暖气从出风口涌出来,空气里弥漫着一股泥腥味混着淡淡的车载香薰。
秦晓从副驾储物格里摸出三条毛巾,头也没回地往后座扔。
"擦擦。"
叶霜接过毛巾,没急着擦自己,先把一条递给林向晚,一条盖在许初一头上。
许初一顶着毛巾,像个蒙着布的小鹦鹉,只露出两只眼睛,还在呆呆地左看右看。
林向晚把毛巾捂在脸上,肩膀在抖,不知道是冷的还是在哭。
秦晓发动车子,迈巴赫平稳地驶出巷口。
二十分钟后,车停在一栋独栋别墅的车库里。
秦晓拉开车门走出去,回头看着后座三个缩成一团的女孩。
"下来。"
进了屋,暖黄色的灯光铺满整个客厅。
三个女孩站在玄关处,脚底下淌着水渍,谁都不敢往里迈。
许初一抱着自己的胳膊,鞋子滴着泥水,她低头看了看地上锃亮的大理石地板,又看了看自己那双快烂掉的帆布鞋,把脚往回缩了缩。
秦晓踢掉自己的皮鞋,光脚踩过去,拉开鞋柜拿出三双拖鞋扔在她们面前。
"二楼右手边三间客房,每间都有独立卫生间。"
他从衣帽间扯了三件自己的T恤出来,全是干净的,一人一件丢过去。
"先洗澡,衣服换上凑合穿,明天再说别的。"
叶霜攥着那件T恤,指节发白,小脸上都是委屈。
"......我们会还钱的。"
"你说了算?"秦晓靠在客厅沙发扶手上,拿毛巾随意擦着自己的头发。
"八十八万,三个人,分摊一下每人不到三十万,按你们在巷子里那个还法,还个几百年差不多。"
叶霜的脸一下涨红。
"我不是那个意思......"
"行了。"秦晓打断她,"今天什么都别说,洗完澡睡觉,有什么事明天再谈。"
他指了指楼梯方向。
"去。"
林向晚拉着叶霜的袖子,小声说:"姐,先洗吧......向晚快冻死了......"
叶霜沉默了几秒,最终没再犟嘴,带着两个妹妹上了楼。
楼梯上传来踢踢踏踏的拖鞋声,还有许初一那慢半拍的疑问:"姐......这个花洒怎么开......有六个按钮......"
叶霜的声音隔着门闷闷地传出来:"中间那个,拧红色那边。"
"......哪个是红色?"
"......你色弱吗?左边!左边那个!"
"哦......"
过了三秒。
"啊!!!好烫!!!"
"我说红色那边少拧一点!你拧到底干什么!"
"我以为要拧到底才出水......"
秦晓坐在楼下客厅里,听着二楼传来的动静,嘴角不自觉地抽了一下。
他靠在沙发上,把湿透的衬衫扯开两颗扣子,盯着天花板发了一会儿呆。
这操作怎么想怎么离谱。
但秦晓不后悔。
他这个人做事从来不靠想,靠的是本能。
本能告诉他,那三个在泥水里被人踩着的女孩,比那个张嘴就要八十八万彩礼的李曼曼,值那个价。
半小时后,三个人陆续下了楼。
都穿着秦晓的T恤。
男款的T恤套在她们身上大了好几号,衣摆快到膝盖了,三个人的头发还在滴水,脸上干干净净的,跟刚才巷子里那副狼狈模样判若两人。
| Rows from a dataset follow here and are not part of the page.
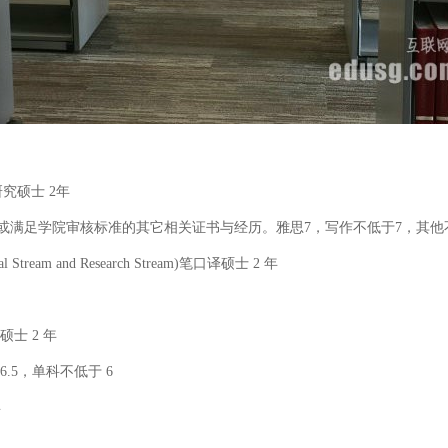
s口笔译研究硕士 2年
足学院审核标准的其它相关证书与经历。雅思7，写作不低于7，其他不
ssional Stream and Research Stream)笔口译硕士 2 年
笔口译硕士 2 年
5，单科不低于 6
年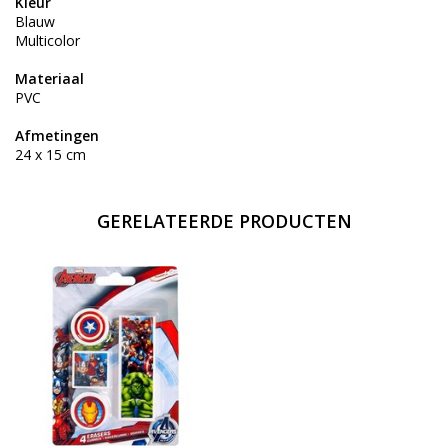
Kleur
Blauw
Multicolor
Materiaal
PVC
Afmetingen
24 x 15 cm
GERELATEERDE PRODUCTEN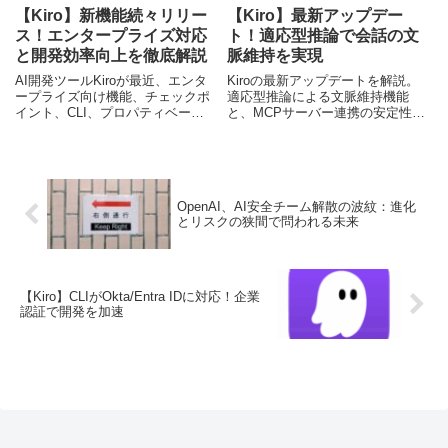
【Kiro】新機能続々リリー
【Kiro】最新アップデー
ス！エンタープライズ対応
ト！適応型推論で会話の文
と開発効率向上を徹底解説
脈維持を実現
AI開発ツールKiroが最近、エンタ
Kiroの最新アップデートを解説。
ープライズ向け機能、チェックポ
適応型推論による文脈維持機能
イント、CLI、プロパティベース
と、MCPサーバー連携の安定性向
テストなどをリリース。開発効率
上について詳しく紹介します。
とチーム連携を強化する最新アッ
プデートを詳しく解説します。
OpenAI、AI安全チーム解散の波紋：進化
とリスクの狭間で問われる未来
【Kiro】CLIがOkta/Entra IDに対応！企業
認証で開発を加速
叶霜走在最前面,脸上有些许红润,虽然穿着别人的衣服头发还没干,但步伐稳当,下巴微微抬着,那股子倔劲没洗掉。
林向晚跟在后面,洗干净之后才看出这姑娘长得确实漂亮,小脸水嫩嫩的,眼睛也亮,但眼底还带着红血丝,显然刚才在浴室哭过。
许初一最后出来,呆呆的,很可爱,像企鹅,还在拿毛巾擦头发,走路一顿一顿的,目光涣散,仿佛灵魂还留在花洒底下。
三个人整整齐齐地站在客厅中央,像三只刚洗完澡的猫被人拎出来晾着。
秦晓已经换了身干净的黑色家居服,靠在沙发上,手边放着一杯威士忌。
他抬起眼,看着面前这三个女孩。
"自我介绍一下。"
叶霜站直了身子,声音冷淡:"叶霜,二十岁。"
多一个字都没有。
秦晓等了两秒,见她没有继续说的意思,把目光移到林向晚身上。
林向晚扯了扯T恤的下摆,往下拽了拽,然后露出一个有点虚的笑:"林向晚,十八岁半......谢谢你今天救了我们。"
她说话的时候眼睛在转,不是那种真诚的感谢,更像是一种试探。
试探面前这个男人到底想要什么。
秦晓什么都没说,看向最后一个。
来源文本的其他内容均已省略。